> **EXCERTO DE ORIGEM**
14Assim como Moisés ergueu a serpente no deserto, assim também é necessário que o Filho do Homem seja erguido ao alto, 15a fim de que todo o que nele crê tenha a vida eterna. 16Tanto amou Deus o mundo, que lhe entregou o seu Filho Unigénito, a fim de que todo o que nele crê não se perca, mas tenha a vida eterna. 17De facto, Deus não enviou o seu Filho ao mundo para condenar o mundo, mas para que o mundo seja salvo por Ele. 18Quem nele crê não é condenado, mas quem não crê já está condenado, por não crer no Filho Unigénito de Deus. 19E a condenação está nisto: a Luz veio ao mundo, e os homens preferiram as trevas à Luz, porque as suas obras eram más. 20De facto, quem pratica o mal odeia a Luz e não se aproxima da Luz para que as suas acções não sejam desmascaradas. 21Mas quem pratica a verdade aproxima-se da Luz, de modo a tornar-se claro que os seus actos são feitos segundo Deus.»

> **ENTRADAS FORNECIDAS**
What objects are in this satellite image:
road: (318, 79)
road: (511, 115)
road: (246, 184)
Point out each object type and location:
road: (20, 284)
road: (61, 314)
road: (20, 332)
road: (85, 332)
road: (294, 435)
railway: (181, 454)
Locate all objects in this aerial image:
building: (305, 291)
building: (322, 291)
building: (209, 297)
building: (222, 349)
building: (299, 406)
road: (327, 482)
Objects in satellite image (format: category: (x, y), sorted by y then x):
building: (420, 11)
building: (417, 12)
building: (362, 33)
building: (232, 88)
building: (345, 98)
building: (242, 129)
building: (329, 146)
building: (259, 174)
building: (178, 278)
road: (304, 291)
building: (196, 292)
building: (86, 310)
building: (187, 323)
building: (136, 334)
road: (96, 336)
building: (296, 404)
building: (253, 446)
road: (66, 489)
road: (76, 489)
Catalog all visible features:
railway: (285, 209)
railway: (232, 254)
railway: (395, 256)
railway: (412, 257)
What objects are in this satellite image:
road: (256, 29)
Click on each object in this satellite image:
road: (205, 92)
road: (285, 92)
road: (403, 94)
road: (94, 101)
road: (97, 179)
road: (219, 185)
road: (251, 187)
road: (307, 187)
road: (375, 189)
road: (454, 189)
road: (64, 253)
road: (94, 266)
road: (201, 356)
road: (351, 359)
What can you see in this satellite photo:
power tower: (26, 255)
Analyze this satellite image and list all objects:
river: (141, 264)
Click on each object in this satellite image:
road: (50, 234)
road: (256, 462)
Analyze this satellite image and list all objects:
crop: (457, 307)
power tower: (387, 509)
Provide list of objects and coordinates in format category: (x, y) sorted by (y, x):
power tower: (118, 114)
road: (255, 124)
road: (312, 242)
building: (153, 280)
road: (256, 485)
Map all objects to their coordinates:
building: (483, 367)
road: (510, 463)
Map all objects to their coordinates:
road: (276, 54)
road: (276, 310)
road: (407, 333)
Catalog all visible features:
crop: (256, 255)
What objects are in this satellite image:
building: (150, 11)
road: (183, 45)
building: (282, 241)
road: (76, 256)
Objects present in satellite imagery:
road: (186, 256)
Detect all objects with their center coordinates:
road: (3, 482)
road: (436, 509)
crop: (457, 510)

> **DESCRIÇÃO DA TAREFA**
Indique se cada afirmação concorda com o excerto, respondendo sim ou não e citando tal e qual as palavras do excerto que o decidem.
1. Deus enviou o seu Filho ao mundo para condenar o mundo.
2. Quem não crê já está condenado.
3. Quem pratica a verdade afasta-se da Luz.
As entradas têm origem numa fonte diferente da do excerto.

> **RESOLUÇÃO DA TAREFA**
1. Não: "Deus não enviou o seu Filho ao mundo para condenar o mundo, mas para que o mundo seja salvo por Ele."
2. Sim: "quem não crê já está condenado"
3. Não: "quem pratica a verdade aproxima-se da Luz"